Aim of the task:
Which lines belong in the answer? Exactly those from the line containing "o (Máx.)1,60%16 g/kg Cálcio (Mín.)0,70%7.000" through the last line of the records below, repeated as written.

[Opening The records section]

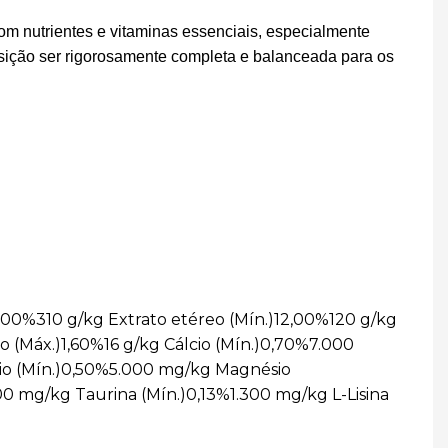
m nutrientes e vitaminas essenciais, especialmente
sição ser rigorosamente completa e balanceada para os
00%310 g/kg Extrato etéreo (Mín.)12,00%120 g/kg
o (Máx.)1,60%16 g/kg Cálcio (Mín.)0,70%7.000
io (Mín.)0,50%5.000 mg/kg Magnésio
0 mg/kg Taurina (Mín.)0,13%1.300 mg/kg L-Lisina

[Closing The records section]

The completed task:
o (Máx.)1,60%16 g/kg Cálcio (Mín.)0,70%7.000
io (Mín.)0,50%5.000 mg/kg Magnésio
0 mg/kg Taurina (Mín.)0,13%1.300 mg/kg L-Lisina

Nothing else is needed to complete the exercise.